A new study finds that global warming will bring with it an increase in agricultural pests, which will lead to significant crop loss across the globe.
Scientists have already raised grave concerns about the effects of climate disruption on global agriculture. Research has shown that rising temperatures can reduce nutrient quality in staple grains, and that droughts and flooding can reduce yields. The recent report adds an additional worry.
The new findings make “intuitive and scientific sense,” based on what scientists already know about insects, says Michelle Tigchelaar, a research associate at the University of Washington and a co-author of the study.
Insects are ectotherms.
“This means that as the global temperature rises, their body temperatures rise, and so they will eat more. Essentially, their energy use goes up,” she says.
And as temperatures rise, more insects will survive through the winter and reproduce at faster rates.

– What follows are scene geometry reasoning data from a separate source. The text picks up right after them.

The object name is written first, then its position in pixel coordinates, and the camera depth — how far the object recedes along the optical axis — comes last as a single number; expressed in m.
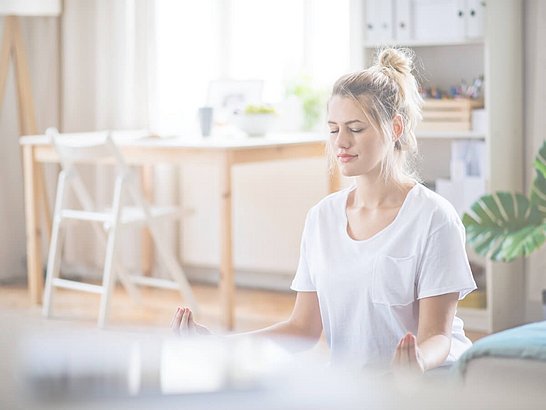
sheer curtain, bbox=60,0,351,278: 4.52
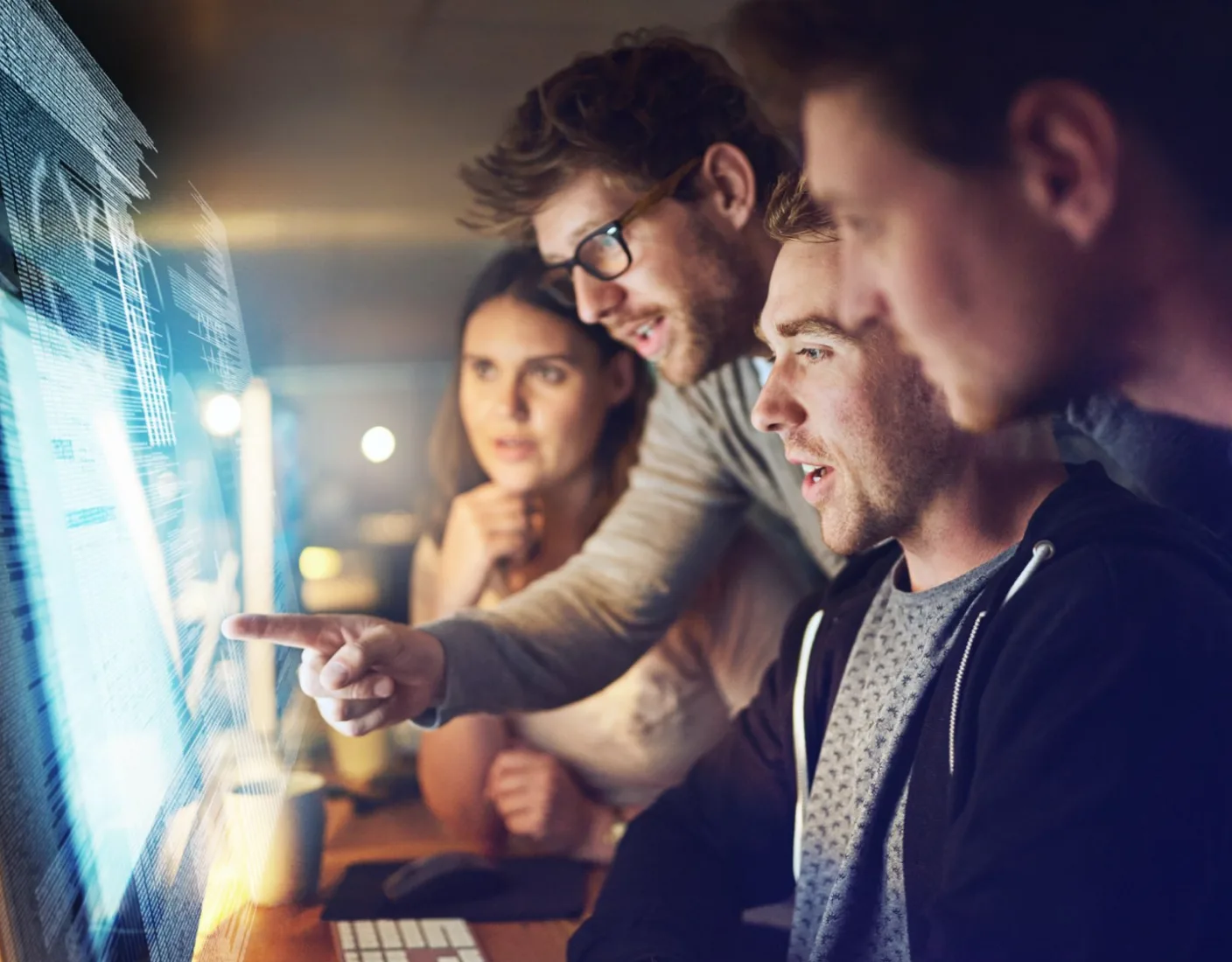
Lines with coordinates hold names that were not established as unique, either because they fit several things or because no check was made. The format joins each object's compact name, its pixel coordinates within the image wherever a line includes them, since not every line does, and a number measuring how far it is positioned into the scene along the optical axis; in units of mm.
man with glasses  1133
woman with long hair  1184
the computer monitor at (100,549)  822
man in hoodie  927
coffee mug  1100
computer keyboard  1132
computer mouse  1184
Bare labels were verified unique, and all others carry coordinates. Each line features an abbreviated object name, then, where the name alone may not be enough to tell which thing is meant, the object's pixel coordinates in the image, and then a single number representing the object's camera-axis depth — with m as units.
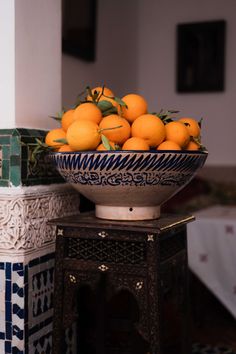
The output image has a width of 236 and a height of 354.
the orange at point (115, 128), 1.34
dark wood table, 1.32
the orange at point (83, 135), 1.32
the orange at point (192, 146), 1.44
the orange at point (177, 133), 1.38
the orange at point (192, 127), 1.47
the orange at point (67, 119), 1.43
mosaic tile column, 1.50
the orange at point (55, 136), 1.44
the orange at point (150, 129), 1.34
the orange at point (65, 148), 1.40
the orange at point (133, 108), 1.42
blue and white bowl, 1.31
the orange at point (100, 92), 1.45
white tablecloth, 2.82
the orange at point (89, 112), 1.37
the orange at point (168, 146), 1.36
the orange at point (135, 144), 1.32
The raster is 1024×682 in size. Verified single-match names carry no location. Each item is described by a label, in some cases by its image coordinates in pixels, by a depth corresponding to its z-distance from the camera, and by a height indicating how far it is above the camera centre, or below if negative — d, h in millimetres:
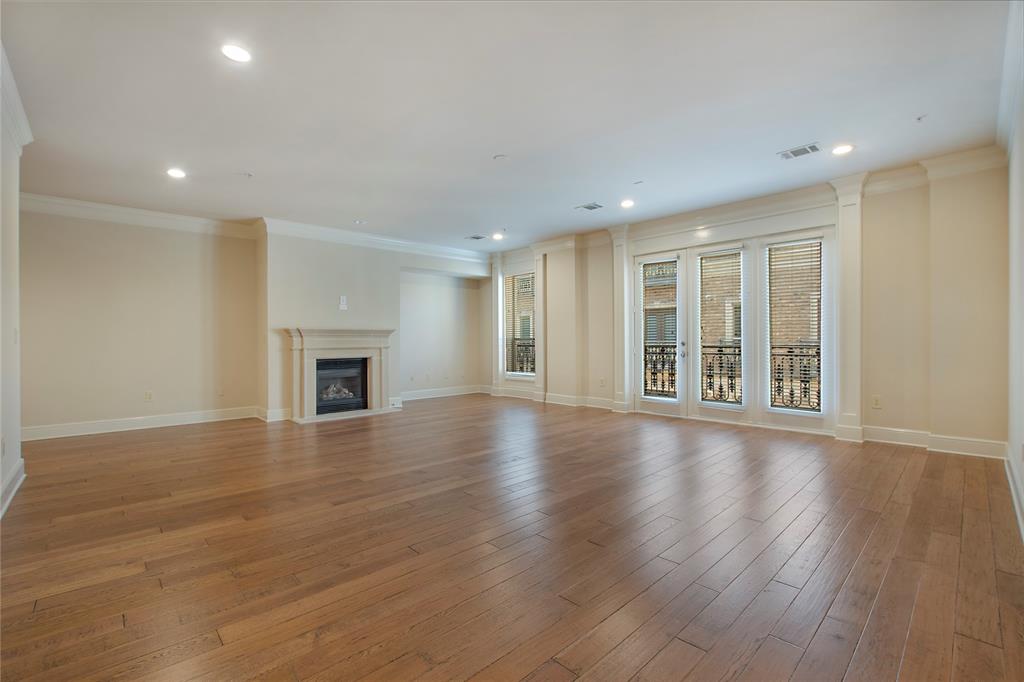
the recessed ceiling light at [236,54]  2656 +1622
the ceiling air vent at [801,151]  4109 +1643
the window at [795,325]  5367 +141
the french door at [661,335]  6547 +34
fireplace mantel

Put those two things together and the result is a larger insect population that will need to eat more to survive.
The unique part of the study, Tigchelaar says, was that it was the first time scientists quantified how big these impacts could be.
“What's surprising about these results is that this is not an insignificant contribution to future crop losses,” she says. “It is not going to be the dominant factor of how climate impacts crops, but it is not insignificant and will definitely aggravate the problem.”
The insect boom will primarily affect the world’s main staple crops — corn, wheat and soy. Wheat will likely see the largest crop losses, Tigchelaar says, because it is grown in temperate climates, where the study predicts the largest rise in numbers of insects will occur.
To put a figure on it: Two degrees of global warming could double the volume of wheat that is currently lost to pests.
“Our projections show that those crop losses could be on the order of several hundred million tons,” Tigchelaar says. “Combined with the other impacts of climate change on food production, these impacts are tremendously important, especially for the more than four billion people on this planet who depend critically on staple crops for their sustenance. Households that spend the majority of their income on food will be extremely vulnerable to price shifts.”
The nations of the world can take some steps to prevent or at least mitigate these crop losses, the most obvious one being to limit climate change, Tigchelaar says. Farmers and farm policy specialists should also look into new pest management strategies, as well as investments in crops that are more resilient against heat and pests.
“Breeding strategies [will be] an important part of any solution to climate change, but they're not going to be able to get us there alone,” Tigchelaar says. “Crop scientists have been trying for several decades to breed crops with increased resistance to heat, with little to no avail. That means that farming practices and perhaps what we eat are going to have to change.”
The good news from the research is that “a lot of the projected impacts of climate change on agricultural crops are interconnected,” Tigchelaar says.
“Solving climate change, solving pest impacts and solving the food crises that we're facing here in the United States might have common solutions around better land management practices and better public health policies,” she says. “If this kind of work can galvanize those kind of changes, that would be a really positive impact.”